I do have diagnosed celiac disease so I am following the diet in an effort to increase the absorption of certain deficiencies I know I have and of possible ones we don't even test for but are increasingly becoming aware of as important to long term health. I have thrown out hundreds of dollars worth of inedible gluten free foods in my attempt to find things that I can eat safely. While I have found some good products I cannot imagine eating 95% the packaged gluten free products instead of the original ones they are attempting to imitate if I did not have a need to do so and in most cases have just avoided them completely.

That's not to mention the problem of not being able to eat in normal restaurants or fast food places when I don't have the time or get tired of having to prepare almost everything from scratch.

What I would give for a fresh baked slice of rye bread or a croissant! Bottom line -- Why would anybody who does not need to follow this diet?


I've tried gluten-free pizza, just to taste it, and I wouldn't pay again to order it unless I did have a condition that required me to.

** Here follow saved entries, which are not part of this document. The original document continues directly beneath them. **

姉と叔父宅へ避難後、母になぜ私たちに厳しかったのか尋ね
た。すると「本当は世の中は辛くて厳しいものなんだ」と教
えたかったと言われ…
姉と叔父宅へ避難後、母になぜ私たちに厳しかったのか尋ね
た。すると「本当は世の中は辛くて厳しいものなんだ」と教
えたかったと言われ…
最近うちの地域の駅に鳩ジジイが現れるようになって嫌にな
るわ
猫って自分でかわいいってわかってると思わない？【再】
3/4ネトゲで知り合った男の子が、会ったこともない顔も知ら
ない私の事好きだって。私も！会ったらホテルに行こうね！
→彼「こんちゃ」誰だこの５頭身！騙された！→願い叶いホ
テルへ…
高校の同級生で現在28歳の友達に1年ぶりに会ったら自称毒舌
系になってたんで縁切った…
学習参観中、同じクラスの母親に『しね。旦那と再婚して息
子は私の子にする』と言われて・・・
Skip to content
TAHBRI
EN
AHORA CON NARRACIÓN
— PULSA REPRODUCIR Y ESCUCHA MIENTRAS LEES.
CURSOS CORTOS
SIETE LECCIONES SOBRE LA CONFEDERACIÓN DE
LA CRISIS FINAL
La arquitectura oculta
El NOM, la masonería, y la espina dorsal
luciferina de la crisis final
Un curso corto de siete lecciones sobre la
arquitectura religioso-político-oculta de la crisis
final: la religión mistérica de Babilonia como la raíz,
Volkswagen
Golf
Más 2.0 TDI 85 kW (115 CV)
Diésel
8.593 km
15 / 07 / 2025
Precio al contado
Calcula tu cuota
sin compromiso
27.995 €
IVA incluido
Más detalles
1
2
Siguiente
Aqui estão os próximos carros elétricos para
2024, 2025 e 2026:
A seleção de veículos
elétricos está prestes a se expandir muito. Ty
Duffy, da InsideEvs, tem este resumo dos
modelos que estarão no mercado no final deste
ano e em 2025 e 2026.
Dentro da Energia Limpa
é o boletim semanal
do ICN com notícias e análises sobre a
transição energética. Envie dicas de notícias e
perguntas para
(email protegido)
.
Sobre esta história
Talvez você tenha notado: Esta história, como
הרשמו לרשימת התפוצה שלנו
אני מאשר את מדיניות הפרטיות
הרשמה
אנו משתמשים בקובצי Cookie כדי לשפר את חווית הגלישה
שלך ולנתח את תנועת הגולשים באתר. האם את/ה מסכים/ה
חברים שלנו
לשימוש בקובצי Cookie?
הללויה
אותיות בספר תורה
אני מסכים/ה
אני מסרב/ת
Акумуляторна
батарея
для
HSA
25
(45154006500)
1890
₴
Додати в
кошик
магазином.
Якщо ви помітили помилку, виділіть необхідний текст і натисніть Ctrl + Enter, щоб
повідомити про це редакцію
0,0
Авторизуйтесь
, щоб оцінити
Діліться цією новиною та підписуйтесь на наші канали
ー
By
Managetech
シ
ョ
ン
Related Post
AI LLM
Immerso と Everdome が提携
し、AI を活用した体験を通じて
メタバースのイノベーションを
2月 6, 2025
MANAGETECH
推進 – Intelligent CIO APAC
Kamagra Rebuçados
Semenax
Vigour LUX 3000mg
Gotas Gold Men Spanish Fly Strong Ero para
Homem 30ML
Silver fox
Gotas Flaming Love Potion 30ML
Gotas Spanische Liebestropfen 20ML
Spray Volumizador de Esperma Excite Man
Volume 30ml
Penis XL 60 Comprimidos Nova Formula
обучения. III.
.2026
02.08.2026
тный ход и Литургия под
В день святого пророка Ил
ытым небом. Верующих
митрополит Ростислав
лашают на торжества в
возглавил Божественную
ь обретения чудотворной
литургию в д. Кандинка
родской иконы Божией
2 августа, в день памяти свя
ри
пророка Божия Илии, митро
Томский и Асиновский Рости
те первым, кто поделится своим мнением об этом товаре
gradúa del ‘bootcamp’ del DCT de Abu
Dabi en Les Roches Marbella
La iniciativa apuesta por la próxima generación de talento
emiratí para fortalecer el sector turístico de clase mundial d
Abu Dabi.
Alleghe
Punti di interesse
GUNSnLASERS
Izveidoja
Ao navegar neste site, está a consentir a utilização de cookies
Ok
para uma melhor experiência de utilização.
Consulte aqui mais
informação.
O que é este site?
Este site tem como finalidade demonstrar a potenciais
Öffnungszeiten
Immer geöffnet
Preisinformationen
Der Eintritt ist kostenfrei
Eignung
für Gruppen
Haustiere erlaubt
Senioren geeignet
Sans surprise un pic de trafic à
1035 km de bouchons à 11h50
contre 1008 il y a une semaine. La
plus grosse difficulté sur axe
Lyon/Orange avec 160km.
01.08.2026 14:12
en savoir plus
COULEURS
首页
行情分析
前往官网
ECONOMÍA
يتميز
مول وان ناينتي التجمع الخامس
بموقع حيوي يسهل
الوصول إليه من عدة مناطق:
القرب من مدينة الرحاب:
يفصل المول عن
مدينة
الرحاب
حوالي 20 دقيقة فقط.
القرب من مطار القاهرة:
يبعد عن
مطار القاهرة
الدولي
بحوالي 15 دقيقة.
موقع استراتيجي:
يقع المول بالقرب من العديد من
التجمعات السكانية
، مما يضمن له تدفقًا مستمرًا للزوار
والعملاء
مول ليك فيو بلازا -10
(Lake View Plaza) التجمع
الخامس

Thank you for making it clear what gluten is and gluten-free foods are for. I often see food products labeled as "gluten-free", and intuitively I was thinking that they were some kind of diet foods, but now I know, they are designed for people with specific health conditions.

But as you have written, such products are marketed as dietary and weight loss beneficial. It is obviously that if you avoid such rich in carbohydrates foods, you'll reduce your daily calorie intake significantly, which presumably will lead to weight loss, but not due to the absence of gluten. And if such products lack only for gluten, and remain their other nutritional value, I doubt they will contribute to weight loss. However, a well informed consumer can not be mislead easily.


This demonization of gluten will subside in a few years - people are always on the lookout to blame anything else but themselves for their unhealthy eating.

Removing gluten tends to remove items such as burgers and pizza, which are the real culprits (due to excessive calories), not the gluten itself.